Our eyes met across the room.
Can’t remember if we danced. I do remember however this evening it dawned on me he was quite the pompous p****. I think prom bored me pretty soon so I left with my friends and a very special friend and I drove to the beach even later, during ebb in the morning, just to watch the darkness before dawn and listen to the quiet.
And that’s my favourite prom moment.
I still can smell the salt.
Comment by teapunk — March 28, 2008 @ 7:23 am
I went, 11th and 12th grade, although I would not dance anything but the slow dances. (That is a longer and separate story!) The first year, I had been seeing a boy for a few months and we planned to go. But the second year, I was not planning to go at all – I was boyfriendless and not especially interested in paying money to eat bad food and feel bad about not dancing. Then, two weeks before, I met another boy. On a lark, I asked him if he wanted to go to the prom, and he agreed – he had not gone to his own (he had graduated the year before) and thought it would be interesting.
Have you ever tried to buy a prom dress for a Big Girl two weeks before the prom? The only things left on the racks were hideous.
And then I thought: What did Sarah wear last year? Dana? Shannon? And I had no idea. So, I figured, no one would remember what TeleriB wore last year, which was a very flattering navy blue halter top with a square neckline. So I wore it, and we sat with my friends and talked about all manner of geeky things while we hid from the dance floor. And indeed, no one noticed I was wearing a rerun.
Comment by TeleriB — March 28, 2008 @ 7:48 am
I didn’t go to my proms either. Nobody asked me and when I asked, nobody would go with me.
One nice memory is my mom taking me out for a steak for Senior Prom, and me running into some very nice kids in my class on dates. We had dinner, went out for ice cream, and then took a long drive through the countryside. Got home for the season finale of Saturday Night Live (in the classic days), and all was good. Since my mom is not known for her sensitivity, I remember this time when she “got it” very well.
I did, however, end up wearing a prom dress for one of my BFF’s wedding a couple years ago – it was her second wedding and she wanted a scaled down version of the works. It was a pale periwinkle blue column dress with nice satin detailing at the bust. It was fine for what it was, but I have to get it to a consignment store so that it can help another big girl have a big night.

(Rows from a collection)
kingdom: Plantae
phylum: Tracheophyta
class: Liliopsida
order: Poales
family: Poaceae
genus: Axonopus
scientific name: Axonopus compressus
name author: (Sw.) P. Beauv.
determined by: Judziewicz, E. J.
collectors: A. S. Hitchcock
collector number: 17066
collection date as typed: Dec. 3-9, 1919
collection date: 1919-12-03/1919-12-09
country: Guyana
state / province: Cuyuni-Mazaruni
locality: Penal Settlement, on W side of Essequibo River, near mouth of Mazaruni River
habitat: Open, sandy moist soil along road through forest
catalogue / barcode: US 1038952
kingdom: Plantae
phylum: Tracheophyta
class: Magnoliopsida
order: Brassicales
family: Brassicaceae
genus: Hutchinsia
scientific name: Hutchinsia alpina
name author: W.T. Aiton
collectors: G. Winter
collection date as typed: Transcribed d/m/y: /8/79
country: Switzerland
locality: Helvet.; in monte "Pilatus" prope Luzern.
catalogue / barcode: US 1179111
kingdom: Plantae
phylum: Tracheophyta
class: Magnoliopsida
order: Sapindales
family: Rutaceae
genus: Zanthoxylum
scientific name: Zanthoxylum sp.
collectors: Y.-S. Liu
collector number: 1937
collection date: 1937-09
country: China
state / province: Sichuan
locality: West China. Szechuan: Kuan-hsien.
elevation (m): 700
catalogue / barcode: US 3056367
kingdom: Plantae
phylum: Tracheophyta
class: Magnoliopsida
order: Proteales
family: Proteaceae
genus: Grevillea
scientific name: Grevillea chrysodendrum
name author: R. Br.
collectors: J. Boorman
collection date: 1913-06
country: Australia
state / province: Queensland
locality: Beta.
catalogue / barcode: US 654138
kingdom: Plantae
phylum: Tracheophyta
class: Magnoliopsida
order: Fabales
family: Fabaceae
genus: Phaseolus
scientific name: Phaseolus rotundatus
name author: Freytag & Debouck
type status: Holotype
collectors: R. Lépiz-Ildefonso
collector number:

→ **Directives**
[a] Can you output the part of the prom comments between "Can’t remember if" and "to the quiet.", inclusive, without changing a word?
[b] Could you update the rows between the lines holding "order: Brassicales" and "state / province: Sichuan", inclusive, so that "collectors" reads "gathered by" and nothing else changes? Return only those lines.

→ **Response list**
[a]
Can’t remember if we danced. I do remember however this evening it dawned on me he was quite the pompous p****. I think prom bored me pretty soon so I left with my friends and a very special friend and I drove to the beach even later, during ebb in the morning, just to watch the darkness before dawn and listen to the quiet.

[b]
order: Brassicales
family: Brassicaceae
genus: Hutchinsia
scientific name: Hutchinsia alpina
name author: W.T. Aiton
gathered by: G. Winter
collection date as typed: Transcribed d/m/y: /8/79
country: Switzerland
locality: Helvet.; in monte "Pilatus" prope Luzern.
catalogue / barcode: US 1179111
kingdom: Plantae
phylum: Tracheophyta
class: Magnoliopsida
order: Sapindales
family: Rutaceae
genus: Zanthoxylum
scientific name: Zanthoxylum sp.
gathered by: Y.-S. Liu
collector number: 1937
collection date: 1937-09
country: China
state / province: Sichuan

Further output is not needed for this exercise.